**Provided material**

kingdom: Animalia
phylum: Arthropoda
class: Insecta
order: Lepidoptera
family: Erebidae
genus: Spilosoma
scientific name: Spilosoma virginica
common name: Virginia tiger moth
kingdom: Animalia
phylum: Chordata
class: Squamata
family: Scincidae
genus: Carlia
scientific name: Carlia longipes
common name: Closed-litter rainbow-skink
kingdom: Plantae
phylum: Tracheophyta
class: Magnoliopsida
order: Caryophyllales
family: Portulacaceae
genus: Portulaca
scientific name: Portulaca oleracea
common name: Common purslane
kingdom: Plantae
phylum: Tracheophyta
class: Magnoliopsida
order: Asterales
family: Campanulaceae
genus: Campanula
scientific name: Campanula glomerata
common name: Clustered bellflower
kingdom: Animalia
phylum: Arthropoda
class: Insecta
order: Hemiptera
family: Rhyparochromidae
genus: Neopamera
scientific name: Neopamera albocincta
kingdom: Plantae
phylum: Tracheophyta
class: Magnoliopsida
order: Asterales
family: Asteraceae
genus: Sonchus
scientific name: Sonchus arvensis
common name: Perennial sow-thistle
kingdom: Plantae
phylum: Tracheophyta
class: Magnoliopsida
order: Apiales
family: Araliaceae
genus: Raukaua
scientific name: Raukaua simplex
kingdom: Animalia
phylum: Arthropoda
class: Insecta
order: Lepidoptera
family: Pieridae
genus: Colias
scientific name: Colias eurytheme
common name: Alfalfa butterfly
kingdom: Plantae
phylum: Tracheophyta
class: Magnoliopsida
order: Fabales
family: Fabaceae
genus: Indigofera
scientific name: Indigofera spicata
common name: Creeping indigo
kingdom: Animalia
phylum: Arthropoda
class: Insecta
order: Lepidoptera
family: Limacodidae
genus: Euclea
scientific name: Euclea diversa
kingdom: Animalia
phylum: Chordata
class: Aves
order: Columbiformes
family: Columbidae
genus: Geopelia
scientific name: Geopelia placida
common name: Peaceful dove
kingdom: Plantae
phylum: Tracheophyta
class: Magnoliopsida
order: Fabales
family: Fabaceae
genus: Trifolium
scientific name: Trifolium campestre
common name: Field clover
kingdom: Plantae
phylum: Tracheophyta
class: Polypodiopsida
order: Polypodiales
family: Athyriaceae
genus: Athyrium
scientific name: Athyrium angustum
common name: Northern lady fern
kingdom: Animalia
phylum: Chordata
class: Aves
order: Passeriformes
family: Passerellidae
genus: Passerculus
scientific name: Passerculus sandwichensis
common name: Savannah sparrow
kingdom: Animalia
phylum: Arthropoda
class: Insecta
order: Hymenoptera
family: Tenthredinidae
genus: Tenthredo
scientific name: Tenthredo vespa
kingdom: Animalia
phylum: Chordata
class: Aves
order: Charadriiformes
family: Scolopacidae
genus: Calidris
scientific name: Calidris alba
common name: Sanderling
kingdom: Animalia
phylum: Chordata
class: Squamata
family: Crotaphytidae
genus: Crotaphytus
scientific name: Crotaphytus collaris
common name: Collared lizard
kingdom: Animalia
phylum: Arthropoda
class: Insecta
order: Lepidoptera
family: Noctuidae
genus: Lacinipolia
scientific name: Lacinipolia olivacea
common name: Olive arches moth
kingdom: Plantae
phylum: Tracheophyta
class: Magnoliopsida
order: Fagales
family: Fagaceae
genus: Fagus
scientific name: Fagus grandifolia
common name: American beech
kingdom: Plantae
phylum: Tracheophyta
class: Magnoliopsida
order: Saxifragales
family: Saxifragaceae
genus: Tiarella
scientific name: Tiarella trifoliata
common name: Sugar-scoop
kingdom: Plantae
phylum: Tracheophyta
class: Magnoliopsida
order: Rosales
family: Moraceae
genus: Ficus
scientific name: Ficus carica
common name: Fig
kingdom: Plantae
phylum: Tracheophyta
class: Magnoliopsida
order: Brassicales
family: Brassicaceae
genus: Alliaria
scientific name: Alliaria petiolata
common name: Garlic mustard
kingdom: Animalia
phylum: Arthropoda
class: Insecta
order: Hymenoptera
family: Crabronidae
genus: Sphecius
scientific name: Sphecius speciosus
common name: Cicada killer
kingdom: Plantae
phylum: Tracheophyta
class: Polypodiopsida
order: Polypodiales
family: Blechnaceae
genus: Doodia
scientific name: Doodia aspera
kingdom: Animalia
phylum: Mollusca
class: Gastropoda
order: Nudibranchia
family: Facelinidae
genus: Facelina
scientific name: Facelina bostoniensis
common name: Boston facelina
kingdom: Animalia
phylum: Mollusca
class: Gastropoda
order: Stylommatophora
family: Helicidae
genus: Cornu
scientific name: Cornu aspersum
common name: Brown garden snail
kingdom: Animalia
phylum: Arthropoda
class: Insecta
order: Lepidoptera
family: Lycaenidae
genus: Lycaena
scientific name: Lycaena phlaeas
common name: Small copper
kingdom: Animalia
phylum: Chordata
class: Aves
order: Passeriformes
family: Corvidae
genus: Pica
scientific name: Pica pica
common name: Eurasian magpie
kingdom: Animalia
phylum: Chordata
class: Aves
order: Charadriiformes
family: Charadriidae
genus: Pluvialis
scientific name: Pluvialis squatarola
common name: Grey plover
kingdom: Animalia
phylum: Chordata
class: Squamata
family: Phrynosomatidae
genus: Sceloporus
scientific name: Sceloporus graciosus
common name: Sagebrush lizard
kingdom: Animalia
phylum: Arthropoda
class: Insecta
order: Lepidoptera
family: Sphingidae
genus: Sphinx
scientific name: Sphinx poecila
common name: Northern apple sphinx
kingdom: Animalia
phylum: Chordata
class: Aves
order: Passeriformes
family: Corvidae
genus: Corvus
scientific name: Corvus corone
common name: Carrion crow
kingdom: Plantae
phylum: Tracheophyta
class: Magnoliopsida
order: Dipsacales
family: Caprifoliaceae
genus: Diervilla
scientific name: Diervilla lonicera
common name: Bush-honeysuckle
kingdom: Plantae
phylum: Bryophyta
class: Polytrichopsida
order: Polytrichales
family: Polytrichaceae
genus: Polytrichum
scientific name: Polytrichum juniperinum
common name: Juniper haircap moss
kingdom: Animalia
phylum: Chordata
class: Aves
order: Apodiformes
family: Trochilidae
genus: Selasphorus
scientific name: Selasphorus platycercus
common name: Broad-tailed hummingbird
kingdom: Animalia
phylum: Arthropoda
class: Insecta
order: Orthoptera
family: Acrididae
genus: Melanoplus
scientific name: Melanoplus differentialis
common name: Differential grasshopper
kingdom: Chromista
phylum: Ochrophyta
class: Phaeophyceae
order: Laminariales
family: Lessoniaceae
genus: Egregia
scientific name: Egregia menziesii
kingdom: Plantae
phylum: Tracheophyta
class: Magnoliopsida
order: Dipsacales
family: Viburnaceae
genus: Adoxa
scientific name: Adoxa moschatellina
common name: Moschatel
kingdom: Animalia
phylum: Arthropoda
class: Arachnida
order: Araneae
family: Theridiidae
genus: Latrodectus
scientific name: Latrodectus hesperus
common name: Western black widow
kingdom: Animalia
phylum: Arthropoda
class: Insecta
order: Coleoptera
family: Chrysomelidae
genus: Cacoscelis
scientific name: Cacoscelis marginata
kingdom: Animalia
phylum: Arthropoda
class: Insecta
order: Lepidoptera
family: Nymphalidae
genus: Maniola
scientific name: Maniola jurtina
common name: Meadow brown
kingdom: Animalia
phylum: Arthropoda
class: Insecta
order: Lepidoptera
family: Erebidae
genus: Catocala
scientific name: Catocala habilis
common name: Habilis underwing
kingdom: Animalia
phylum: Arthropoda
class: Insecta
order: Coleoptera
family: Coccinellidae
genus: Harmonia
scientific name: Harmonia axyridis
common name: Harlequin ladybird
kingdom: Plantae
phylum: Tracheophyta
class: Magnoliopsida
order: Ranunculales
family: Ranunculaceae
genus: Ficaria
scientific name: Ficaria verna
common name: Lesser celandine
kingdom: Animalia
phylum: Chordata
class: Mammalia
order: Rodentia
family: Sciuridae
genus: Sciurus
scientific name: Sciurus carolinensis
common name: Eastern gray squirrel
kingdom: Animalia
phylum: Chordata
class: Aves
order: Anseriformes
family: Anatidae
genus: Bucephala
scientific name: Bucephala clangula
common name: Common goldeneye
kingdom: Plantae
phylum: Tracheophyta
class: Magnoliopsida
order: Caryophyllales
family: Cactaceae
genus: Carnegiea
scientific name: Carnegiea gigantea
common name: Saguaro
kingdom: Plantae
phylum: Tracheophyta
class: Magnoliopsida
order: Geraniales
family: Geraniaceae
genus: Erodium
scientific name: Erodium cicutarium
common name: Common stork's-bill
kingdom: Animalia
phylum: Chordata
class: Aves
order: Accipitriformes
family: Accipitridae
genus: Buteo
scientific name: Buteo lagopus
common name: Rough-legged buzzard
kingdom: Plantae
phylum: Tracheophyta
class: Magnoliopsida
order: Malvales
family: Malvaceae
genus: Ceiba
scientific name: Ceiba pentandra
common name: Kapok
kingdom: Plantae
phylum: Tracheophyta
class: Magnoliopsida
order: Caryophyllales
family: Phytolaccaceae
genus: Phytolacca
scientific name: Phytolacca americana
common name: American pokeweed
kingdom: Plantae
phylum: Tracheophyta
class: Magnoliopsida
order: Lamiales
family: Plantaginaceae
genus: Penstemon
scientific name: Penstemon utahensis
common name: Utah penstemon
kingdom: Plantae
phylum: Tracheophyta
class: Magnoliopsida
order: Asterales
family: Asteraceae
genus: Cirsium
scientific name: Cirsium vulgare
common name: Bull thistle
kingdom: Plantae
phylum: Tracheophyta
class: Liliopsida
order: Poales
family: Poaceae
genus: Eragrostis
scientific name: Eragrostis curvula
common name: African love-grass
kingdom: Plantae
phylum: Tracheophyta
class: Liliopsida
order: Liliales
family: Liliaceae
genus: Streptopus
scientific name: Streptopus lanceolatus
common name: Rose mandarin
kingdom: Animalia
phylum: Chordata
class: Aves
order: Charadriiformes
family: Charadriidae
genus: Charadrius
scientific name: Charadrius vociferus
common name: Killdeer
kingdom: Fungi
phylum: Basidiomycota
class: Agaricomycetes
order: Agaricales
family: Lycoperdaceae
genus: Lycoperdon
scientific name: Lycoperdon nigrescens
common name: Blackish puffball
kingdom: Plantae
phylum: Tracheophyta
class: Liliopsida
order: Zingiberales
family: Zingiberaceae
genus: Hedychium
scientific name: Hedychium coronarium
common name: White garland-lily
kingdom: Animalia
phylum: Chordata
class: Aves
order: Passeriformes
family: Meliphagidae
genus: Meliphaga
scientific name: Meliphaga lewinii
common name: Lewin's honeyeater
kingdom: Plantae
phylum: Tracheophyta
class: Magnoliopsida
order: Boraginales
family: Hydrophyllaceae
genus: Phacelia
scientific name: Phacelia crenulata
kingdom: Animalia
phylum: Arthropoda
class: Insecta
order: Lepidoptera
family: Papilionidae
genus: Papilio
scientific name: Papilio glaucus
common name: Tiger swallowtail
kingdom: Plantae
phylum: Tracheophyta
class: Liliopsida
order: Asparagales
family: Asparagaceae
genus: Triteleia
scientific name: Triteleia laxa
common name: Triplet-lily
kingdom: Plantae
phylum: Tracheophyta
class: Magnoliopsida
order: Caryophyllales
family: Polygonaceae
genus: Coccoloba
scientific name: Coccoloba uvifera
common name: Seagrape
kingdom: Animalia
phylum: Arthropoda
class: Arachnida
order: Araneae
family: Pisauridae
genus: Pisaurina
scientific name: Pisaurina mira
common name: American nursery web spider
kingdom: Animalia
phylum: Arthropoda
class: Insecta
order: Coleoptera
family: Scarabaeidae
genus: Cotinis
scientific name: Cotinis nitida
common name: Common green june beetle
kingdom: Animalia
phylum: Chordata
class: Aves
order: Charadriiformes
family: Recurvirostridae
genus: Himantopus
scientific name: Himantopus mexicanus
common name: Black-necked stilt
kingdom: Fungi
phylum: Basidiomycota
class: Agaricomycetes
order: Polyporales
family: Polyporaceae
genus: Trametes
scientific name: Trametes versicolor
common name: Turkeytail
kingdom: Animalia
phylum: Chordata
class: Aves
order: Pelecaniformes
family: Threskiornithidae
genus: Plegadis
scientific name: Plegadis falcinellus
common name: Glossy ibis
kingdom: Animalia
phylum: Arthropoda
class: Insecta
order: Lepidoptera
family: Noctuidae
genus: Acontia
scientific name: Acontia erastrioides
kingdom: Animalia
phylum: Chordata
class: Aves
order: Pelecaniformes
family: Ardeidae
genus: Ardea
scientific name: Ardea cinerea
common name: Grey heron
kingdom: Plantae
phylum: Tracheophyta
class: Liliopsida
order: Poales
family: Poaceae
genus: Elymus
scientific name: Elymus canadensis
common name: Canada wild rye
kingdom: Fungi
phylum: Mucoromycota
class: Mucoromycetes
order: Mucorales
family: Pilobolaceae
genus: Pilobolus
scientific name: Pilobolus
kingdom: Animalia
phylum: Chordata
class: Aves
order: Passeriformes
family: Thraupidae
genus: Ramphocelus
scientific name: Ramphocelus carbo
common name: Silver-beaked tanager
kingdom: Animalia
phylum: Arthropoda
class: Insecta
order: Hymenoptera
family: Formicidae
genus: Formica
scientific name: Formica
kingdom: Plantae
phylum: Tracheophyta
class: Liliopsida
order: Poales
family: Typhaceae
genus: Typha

**Directions for this task**
Pull out the lines above, from the very first one down to and including the line that contains "genus: Passerculus", and write them out word for word with nothing else added.

**Answer to this task**
kingdom: Animalia
phylum: Arthropoda
class: Insecta
order: Lepidoptera
family: Erebidae
genus: Spilosoma
scientific name: Spilosoma virginica
common name: Virginia tiger moth
kingdom: Animalia
phylum: Chordata
class: Squamata
family: Scincidae
genus: Carlia
scientific name: Carlia longipes
common name: Closed-litter rainbow-skink
kingdom: Plantae
phylum: Tracheophyta
class: Magnoliopsida
order: Caryophyllales
family: Portulacaceae
genus: Portulaca
scientific name: Portulaca oleracea
common name: Common purslane
kingdom: Plantae
phylum: Tracheophyta
class: Magnoliopsida
order: Asterales
family: Campanulaceae
genus: Campanula
scientific name: Campanula glomerata
common name: Clustered bellflower
kingdom: Animalia
phylum: Arthropoda
class: Insecta
order: Hemiptera
family: Rhyparochromidae
genus: Neopamera
scientific name: Neopamera albocincta
kingdom: Plantae
phylum: Tracheophyta
class: Magnoliopsida
order: Asterales
family: Asteraceae
genus: Sonchus
scientific name: Sonchus arvensis
common name: Perennial sow-thistle
kingdom: Plantae
phylum: Tracheophyta
class: Magnoliopsida
order: Apiales
family: Araliaceae
genus: Raukaua
scientific name: Raukaua simplex
kingdom: Animalia
phylum: Arthropoda
class: Insecta
order: Lepidoptera
family: Pieridae
genus: Colias
scientific name: Colias eurytheme
common name: Alfalfa butterfly
kingdom: Plantae
phylum: Tracheophyta
class: Magnoliopsida
order: Fabales
family: Fabaceae
genus: Indigofera
scientific name: Indigofera spicata
common name: Creeping indigo
kingdom: Animalia
phylum: Arthropoda
class: Insecta
order: Lepidoptera
family: Limacodidae
genus: Euclea
scientific name: Euclea diversa
kingdom: Animalia
phylum: Chordata
class: Aves
order: Columbiformes
family: Columbidae
genus: Geopelia
scientific name: Geopelia placida
common name: Peaceful dove
kingdom: Plantae
phylum: Tracheophyta
class: Magnoliopsida
order: Fabales
family: Fabaceae
genus: Trifolium
scientific name: Trifolium campestre
common name: Field clover
kingdom: Plantae
phylum: Tracheophyta
class: Polypodiopsida
order: Polypodiales
family: Athyriaceae
genus: Athyrium
scientific name: Athyrium angustum
common name: Northern lady fern
kingdom: Animalia
phylum: Chordata
class: Aves
order: Passeriformes
family: Passerellidae
genus: Passerculus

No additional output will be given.